Nonostante i risultati degli studi non mettano in discussione il potenziale di efficacia di aflibercept, risulta ad oggi poco chiaro il placement del prodotto: eseguire subito terapia nei pazienti naive come protocollo da studio di registrazione, oppure riservare tale terapia a coloro che non sono responder, per evitare di avere già sfruttato l’arma terapeutica di apparente maggiore efficacia?

Si potrebbe applicare, poi, il principio che vige nei farmaci biologici anti-TNF-alpha sullo switch tra un farmaco della medesima categoria come alternativa nei casi non-responder? Semplificando il concetto, sarebbe ranibizumab capace di essere parimenti efficace in caso di non-responder ad aflibercept? Per ora, non vi sono studi che provino tali ipotesi, ma questo argomento sarà sicuramente oggetto di acceso dibattito scientifico.

^^^^^^^^

## Istruzioni di lavoro
Copia fedelmente, dal brano sull'aflibercept, il tratto che va da "Nonostante i risultati" fino a "acceso dibattito scientifico.".

[Dati del testo estratto dalla pagina]
^^^^^^^^

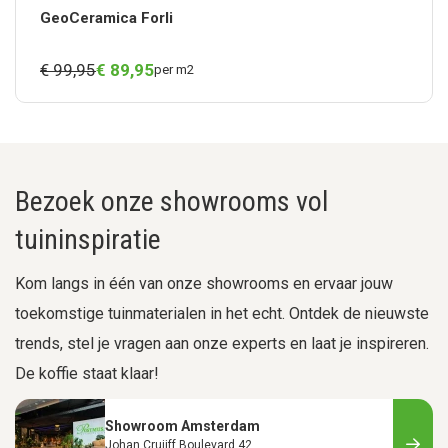
GeoCeramica Forli
€ 99,95
€
89,
95
per m2
Bezoek onze showrooms vol
tuininspiratie
Kom langs in één van onze showrooms en ervaar jouw
toekomstige tuinmaterialen in het echt. Ontdek de nieuwste
trends, stel je vragen aan onze experts en laat je inspireren.
De koffie staat klaar!
Showroom Amsterdam
Johan Cruijff Boulevard 42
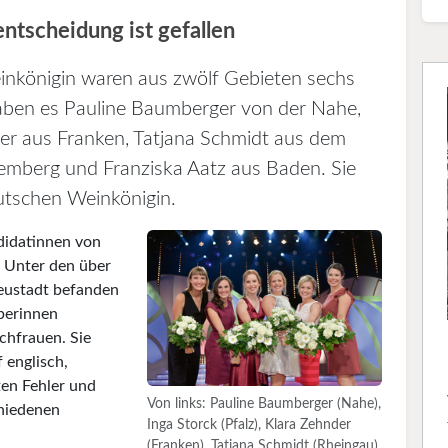
ntscheidung ist gefallen
nkönigin waren aus zwölf Gebieten sechs
haben es Pauline Baumberger von der Nahe,
der aus Franken, Tatjana Schmidt aus dem
emberg und Franziska Aatz aus Baden. Sie
utschen Weinkönigin.
didatinnen von
. Unter den über
eustadt befanden
rberinnen
chfrauen. Sie
 englisch,
ten Fehler und
Von links: Pauline Baumberger (Nahe),
chiedenen
Inga Storck (Pfalz), Klara Zehnder
(Franken), Tatjana Schmidt (Rheingau),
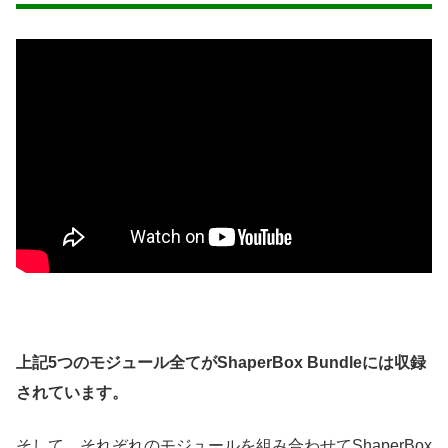
上記5つのモジュール全てがShaperBox Bundleには収録
されています。
そして、それぞれのモジュールを組み合わせてShaperBox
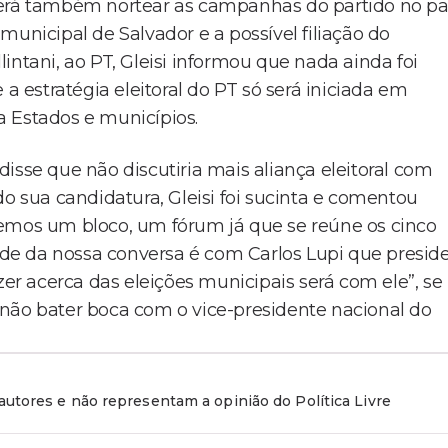
derá também nortear as campanhas do partido no paí
municipal de Salvador e a possível filiação do
intani, ao PT, Gleisi informou que nada ainda foi
 a estratégia eleitoral do PT só será iniciada em
 Estados e municípios.
isse que não discutiria mais aliança eleitoral com
do sua candidatura, Gleisi foi sucinta e comentou
Temos um bloco, um fórum já que se reúne os cinco
dade da nossa conversa é com Carlos Lupi que presid
zer acerca das eleições municipais será com ele”, se
não bater boca com o vice-presidente nacional do
utores e não representam a opinião do Política Livre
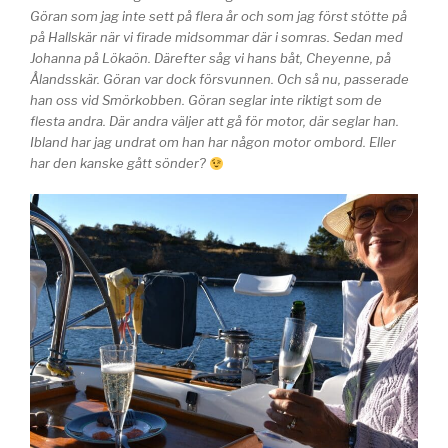
Göran som jag inte sett på flera år och som jag först stötte på
på Hallskär när vi firade midsommar där i somras. Sedan med
Johanna på Lökaön. Därefter såg vi hans båt, Cheyenne, på
Ålandsskär. Göran var dock försvunnen. Och så nu, passerade
han oss vid Smörkobben. Göran seglar inte riktigt som de
flesta andra. Där andra väljer att gå för motor, där seglar han.
Ibland har jag undrat om han har någon motor ombord. Eller
har den kanske gått sönder?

^^^^^^^^

## Risposta
Nonostante i risultati degli studi non mettano in discussione il potenziale di efficacia di aflibercept, risulta ad oggi poco chiaro il placement del prodotto: eseguire subito terapia nei pazienti naive come protocollo da studio di registrazione, oppure riservare tale terapia a coloro che non sono responder, per evitare di avere già sfruttato l’arma terapeutica di apparente maggiore efficacia?

Si potrebbe applicare, poi, il principio che vige nei farmaci biologici anti-TNF-alpha sullo switch tra un farmaco della medesima categoria come alternativa nei casi non-responder? Semplificando il concetto, sarebbe ranibizumab capace di essere parimenti efficace in caso di non-responder ad aflibercept? Per ora, non vi sono studi che provino tali ipotesi, ma questo argomento sarà sicuramente oggetto di acceso dibattito scientifico.